Found MicroCAT just trying to install it now and see what that says if anything!!!
 
I thought 14.7 or 1 bar was about standard too...

Found MicroCAT just trying to install it now and see what that says if anything!!!

Yeah 15 psi about standard these days, used to be 7.5 psi long ago, then on some went to 10. 15 for a long time now since they started running hotter engines. Old stats used to be 74 Degrees summer 84 winter. Now everything is 89 all year round. Hence the pressure rise.
 
Thanks for the debate. The value is on the pressure relief part of the cap and so I assumed it was related to a pressure value or scale.

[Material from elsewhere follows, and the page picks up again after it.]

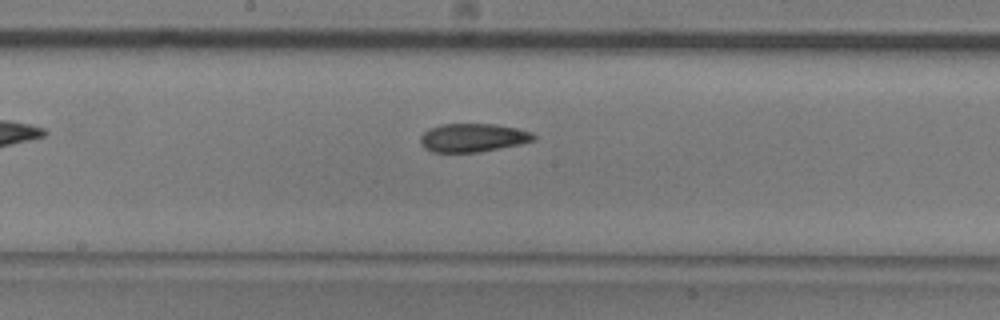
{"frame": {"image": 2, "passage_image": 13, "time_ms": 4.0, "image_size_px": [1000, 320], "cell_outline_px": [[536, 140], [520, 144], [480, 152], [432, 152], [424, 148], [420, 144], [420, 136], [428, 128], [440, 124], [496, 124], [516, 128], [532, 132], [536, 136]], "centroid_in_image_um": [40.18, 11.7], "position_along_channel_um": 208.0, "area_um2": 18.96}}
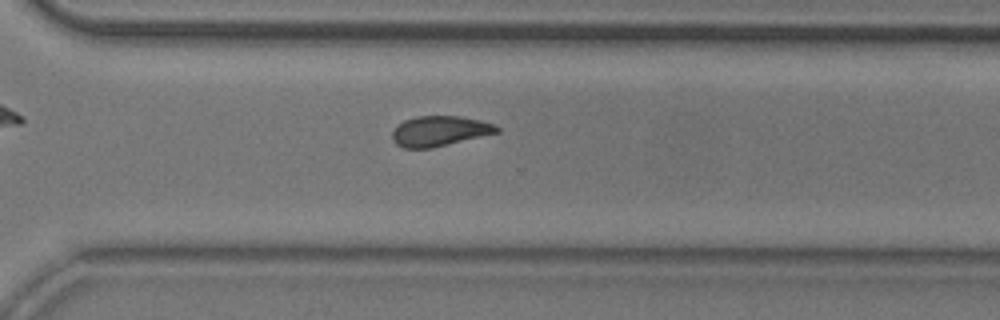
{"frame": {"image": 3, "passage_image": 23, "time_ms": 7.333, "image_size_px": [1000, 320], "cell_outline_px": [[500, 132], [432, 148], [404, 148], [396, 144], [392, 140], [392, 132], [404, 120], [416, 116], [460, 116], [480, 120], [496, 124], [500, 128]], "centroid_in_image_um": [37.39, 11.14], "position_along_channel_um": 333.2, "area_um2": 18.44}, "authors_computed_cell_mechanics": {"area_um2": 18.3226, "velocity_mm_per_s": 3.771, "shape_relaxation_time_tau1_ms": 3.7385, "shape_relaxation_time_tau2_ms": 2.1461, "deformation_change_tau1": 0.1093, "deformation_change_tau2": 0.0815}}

It is a different colour and value on it which surprised me. Well I've ran it upto temp with the new cap and their was no pressure on releasing the cap when it cooled down which is a bonus but we'll see after its been for a half hour run tomorrow.

If anybody figures the 140 / 200 value I'm intrigued to learn.
 
OK after a few hours of searching.....

the figure is the burst pressure of the cap....

When I say burst, it doesn't mean it is going to exploded, it is the maximum pressure it will take before the releif valve won't close again....

i.e.

The cap is set to maintain 14.7psi at all times by relieving internal pressure.....if the cap can't exhaust the pressure fast enough and the pressure continues to increase, the relief valve is set to permenantly open at a given pressure and not reseat...so a new cap will be required.

The measurement is in Kilo Pascals (kpa) so 140 is 20psi and 200 is 29psi

Anyone else got any further with this explaination??
 
OK after a few hours of searching.....

the figure is the burst pressure of the cap....

When I say burst, it doesn't mean it is going to exploded, it is the maximum pressure it will take before the releif valve won't close again....

i.e.

The cap is set to maintain 14.7psi at all times by relieving internal pressure.....if the cap can't exhaust the pressure fast enough and the pressure continues to increase, the relief valve is set to permenantly open at a given pressure and not reseat...so a new cap will be required.

The measurement is in Kilo Pascals (kpa) so 140 is 20psi and 200 is 29psi

Anyone else got any further with this explaination??

Sounds good to me, thought it was Kpa. Sounds right now as burst pressure. :):):)
 
OK after a few hours of searching.....

the figure is the burst pressure of the cap....

When I say burst, it doesn't mean it is going to exploded, it is the maximum pressure it will take before the releif valve won't close again....

i.e.

The cap is set to maintain 14.7psi at all times by relieving internal pressure.....if the cap can't exhaust the pressure fast enough and the pressure continues to increase, the relief valve is set to permenantly open at a given pressure and not reseat...so a new cap will be required.

The measurement is in Kilo Pascals (kpa) so 140 is 20psi and 200 is 29psi

Anyone else got any further with this explaination??
Hey professor,cheers.i like it when.you do that but i hate physics
 
Thanks, that makes the values clearer. Now I'm wondering which burst pressure 140 or 200 is correct for my 4.6 as I think possibly my old cap wasn't relieving the pressure.
 
Thanks, that makes the values clearer. Now I'm wondering which burst pressure 140 or 200 is correct for my 4.6 as I think possibly my old cap wasn't relieving the pressure.

Some time ago, maybe in the late nineties, BMW did a recall on all their vehicles to change the rad cap. It had a fault. Don't know the reason, but i think it was either blowing off to early or too late. So don't know if the 140 Kpa is the new version or the 200 Kpa is. Maybe you can find out on BMW forums. I know about this because i had a 520i at the time.